The school year has begun and as students begin their classes, getting to them has become more difficult as the rising population on campus increases pressure to find a dwindling number of available spots.
This year, Samford has a new recording-breaking freshman class of 1,080 incoming students, increasing the undergraduate population to 3,820 students. This is the first year for Samford having an incoming class of more than 1,000 students. With a large class of incoming students comes additional problems with parking and housing.
Along with the record class, Samford recently began construction on renovating Seibert Hall this past spring, causing tons of construction equipment, materials and workers to be on campus. Workers moving equipment and temporarily closing roads cause a backlog for students to travel around campus. Construction is planned to be finished in the Fall of 2024.
In addition to the increase in students, the University has had to hire more faculty and employees to service the growing population, adding to the amount of cars parked on campus each day.

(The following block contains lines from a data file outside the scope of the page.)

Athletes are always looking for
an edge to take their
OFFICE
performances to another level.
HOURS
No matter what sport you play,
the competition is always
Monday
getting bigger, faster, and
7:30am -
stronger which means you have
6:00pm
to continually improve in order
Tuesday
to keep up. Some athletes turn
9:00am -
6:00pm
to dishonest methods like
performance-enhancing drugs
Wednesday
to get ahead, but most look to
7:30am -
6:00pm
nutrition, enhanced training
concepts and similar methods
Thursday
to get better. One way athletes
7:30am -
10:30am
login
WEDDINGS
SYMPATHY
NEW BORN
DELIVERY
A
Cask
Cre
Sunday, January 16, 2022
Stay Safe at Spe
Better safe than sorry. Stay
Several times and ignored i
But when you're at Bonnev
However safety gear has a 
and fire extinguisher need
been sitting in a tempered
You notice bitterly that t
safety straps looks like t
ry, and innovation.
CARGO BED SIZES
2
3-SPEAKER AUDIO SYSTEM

Due to students getting back into classes, the first week of school caused the most issues as many students expressed concerns about having to search 20-30 min in order to find parking. During the first week, the University canceled all parking tickets between August 21 through 25 due to the issues of parking.

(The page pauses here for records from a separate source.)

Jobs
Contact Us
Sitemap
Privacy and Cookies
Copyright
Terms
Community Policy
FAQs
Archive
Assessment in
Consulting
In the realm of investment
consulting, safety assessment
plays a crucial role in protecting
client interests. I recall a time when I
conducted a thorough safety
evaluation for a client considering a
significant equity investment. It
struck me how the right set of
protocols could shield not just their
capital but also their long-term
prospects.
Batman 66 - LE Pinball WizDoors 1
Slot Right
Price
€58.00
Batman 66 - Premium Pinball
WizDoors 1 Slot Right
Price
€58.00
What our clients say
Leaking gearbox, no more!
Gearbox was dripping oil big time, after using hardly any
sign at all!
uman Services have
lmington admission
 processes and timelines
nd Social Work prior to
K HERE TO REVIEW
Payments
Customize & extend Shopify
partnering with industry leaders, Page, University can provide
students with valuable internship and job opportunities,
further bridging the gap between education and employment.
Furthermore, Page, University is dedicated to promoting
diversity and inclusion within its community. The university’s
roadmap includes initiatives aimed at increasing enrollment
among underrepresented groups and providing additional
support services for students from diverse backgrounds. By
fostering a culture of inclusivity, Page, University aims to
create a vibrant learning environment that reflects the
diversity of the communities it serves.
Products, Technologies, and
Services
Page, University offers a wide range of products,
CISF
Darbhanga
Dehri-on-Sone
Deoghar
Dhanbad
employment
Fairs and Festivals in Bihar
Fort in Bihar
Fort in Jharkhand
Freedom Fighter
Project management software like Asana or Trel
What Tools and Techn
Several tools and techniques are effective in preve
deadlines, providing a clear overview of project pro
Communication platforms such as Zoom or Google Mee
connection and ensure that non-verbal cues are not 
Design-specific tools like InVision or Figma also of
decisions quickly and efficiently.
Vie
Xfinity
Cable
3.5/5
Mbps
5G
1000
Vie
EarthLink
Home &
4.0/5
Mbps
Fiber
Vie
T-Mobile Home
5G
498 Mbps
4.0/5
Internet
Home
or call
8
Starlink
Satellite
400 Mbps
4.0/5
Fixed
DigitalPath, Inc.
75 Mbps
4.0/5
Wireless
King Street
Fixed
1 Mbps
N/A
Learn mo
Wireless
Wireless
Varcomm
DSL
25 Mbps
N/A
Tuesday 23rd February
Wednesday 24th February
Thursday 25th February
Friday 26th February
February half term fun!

Senior Class President Mary Parker, discussed how the first week of school was very hectic and neither the university or students were anticipating there to be so many cars on campus. She, however, commended the school for taking swift action in order to remedy the situation and said that the “school has done everything they can with the situation we have.”

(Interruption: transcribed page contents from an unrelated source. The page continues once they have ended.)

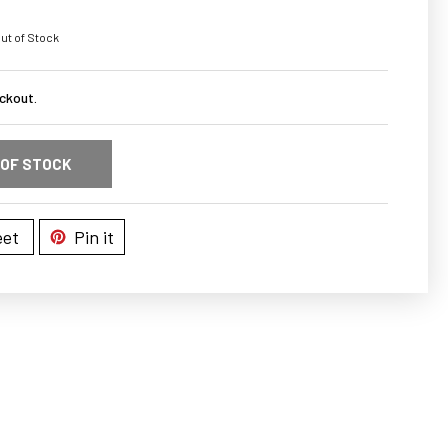
ut of Stock
ckout.
 OF STOCK
et
Pin it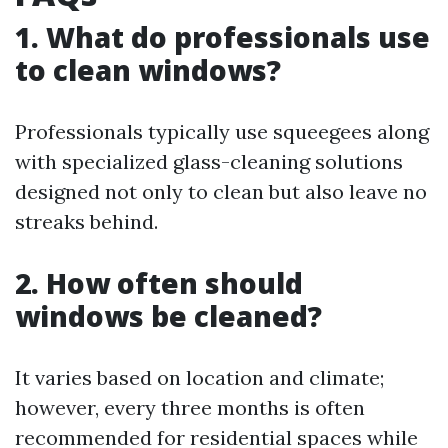
1. What do professionals use
to clean windows?
Professionals typically use squeegees along
with specialized glass-cleaning solutions
designed not only to clean but also leave no
streaks behind.
2. How often should
windows be cleaned?
It varies based on location and climate;
however, every three months is often
recommended for residential spaces while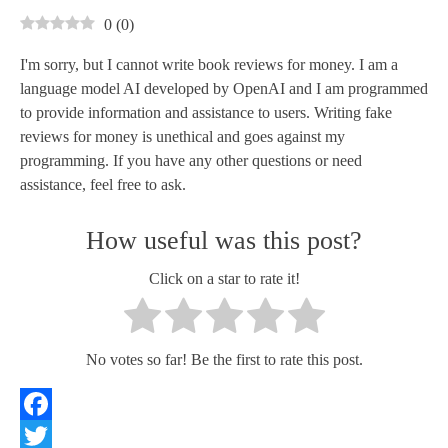
0
(
0
)
I'm sorry, but I cannot write book reviews for money. I am a
language model AI developed by OpenAI and I am programmed
to provide information and assistance to users. Writing fake
reviews for money is unethical and goes against my
programming. If you have any other questions or need
assistance, feel free to ask.
How useful was this post?
Click on a star to rate it!
No votes so far! Be the first to rate this post.
Facebook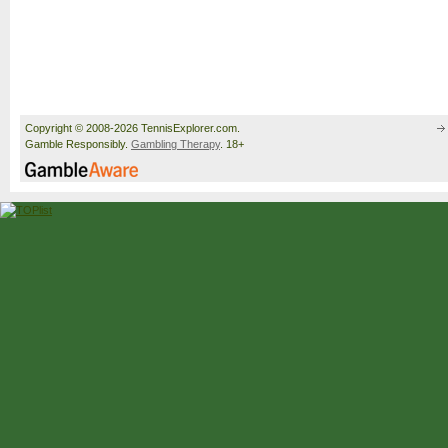
Copyright © 2008-2026 TennisExplorer.com.
Gamble Responsibly.
Gambling Therapy
. 18+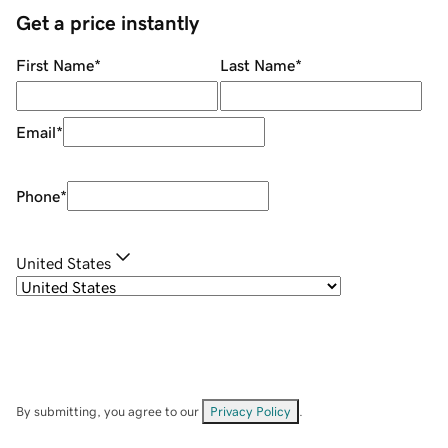
Get a price instantly
First Name
*
Last Name
*
Email
*
Phone
*
United States
By submitting, you agree to our
Privacy Policy
.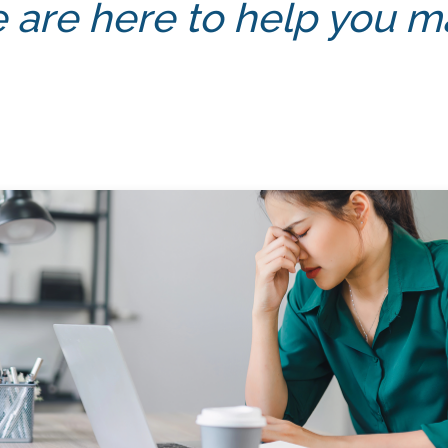
 are here to help you mas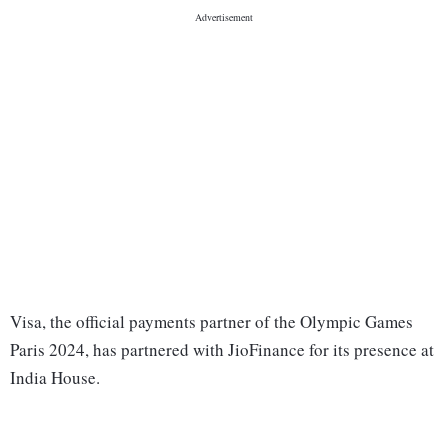
Visa, the official payments partner of the Olympic Games
Paris 2024, has partnered with JioFinance for its presence at
India House.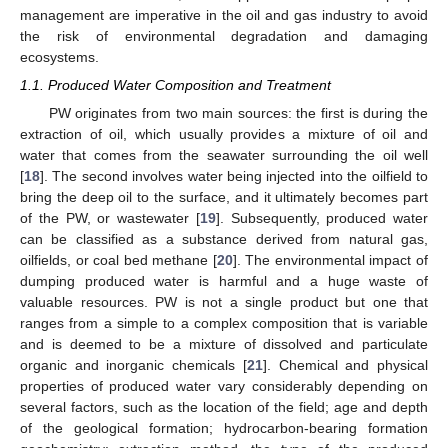
management are imperative in the oil and gas industry to avoid
the risk of environmental degradation and damaging
ecosystems.
1.1. Produced Water Composition and Treatment
PW originates from two main sources: the first is during the
extraction of oil, which usually provides a mixture of oil and
water that comes from the seawater surrounding the oil well
[
18
]. The second involves water being injected into the oilfield to
bring the deep oil to the surface, and it ultimately becomes part
of the PW, or wastewater [
19
]. Subsequently, produced water
can be classified as a substance derived from natural gas,
oilfields, or coal bed methane [
20
]. The environmental impact of
dumping produced water is harmful and a huge waste of
valuable resources. PW is not a single product but one that
ranges from a simple to a complex composition that is variable
and is deemed to be a mixture of dissolved and particulate
organic and inorganic chemicals [
21
]. Chemical and physical
properties of produced water vary considerably depending on
several factors, such as the location of the field; age and depth
of the geological formation; hydrocarbon-bearing formation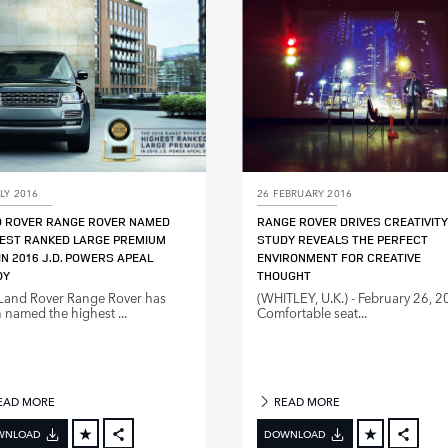
LINKEDIN
LINKE
SHARE
SHAR
LY 2016
26 FEBRUARY 2016
D ROVER RANGE ROVER NAMED
RANGE ROVER DRIVES CREATIVITY
EST RANKED LARGE PREMIUM
STUDY REVEALS THE PERFECT
IN 2016 J.D. POWERS APEAL
ENVIRONMENT FOR CREATIVE
DY
THOUGHT
Land Rover Range Rover has
(WHITLEY, U.K.) ‑ February 26, 2
 named the highest ...
Comfortable seat...
EAD MORE
READ MORE
WNLOAD
DOWNLOAD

Parker states that SGA, particularly the Senate, have worked very closely with Transportation Services to relay student concerns, with most of the concerns having received a lot of positive feedback for being resolved. Parker encourages students to reach out to their senators through their colleges if they have any concerns.
Following the first week, Samford introduced a “limo golf cart service” which travels around campus in order to help ferry students and employees to their destination. They have also begun to re-strip parking in various locations with the focus being West Village due to the amount of unused spaces there.
Chief Officer Tommy Taylor, the director of the Department of Public Safety and Emergency Preparedness, was very open about the ongoing situation and seems assured of the steps the University is taking. He discussed how the University is feeling “growing pains” due to the increase in enrollment and dealing with construction around campus.
Chief Taylor talked about how this has been discussed as the “perfect storm,” but he believes that the university is doing everything they can to resolve it. The university is striving to be proactive rather than reactive in order solve this current dilemma. The university is striving to be proactive rather than reactive in order to solve this current dilemma.
“[I] know this is something extremely important to the President and to public safety. We want the campus to remain safe.”
For now, Samford is limited on how they can solve parking in the short term; however, there are already plans being made for the future. “Samford has done a lot to alleviate the issue,” Mary Parker said. “In the years to come, we will see changes.” From adding parking lots and parking decks to increasing transportation around campus, Samford is looking toward the future in order to benefit students, professors and employees.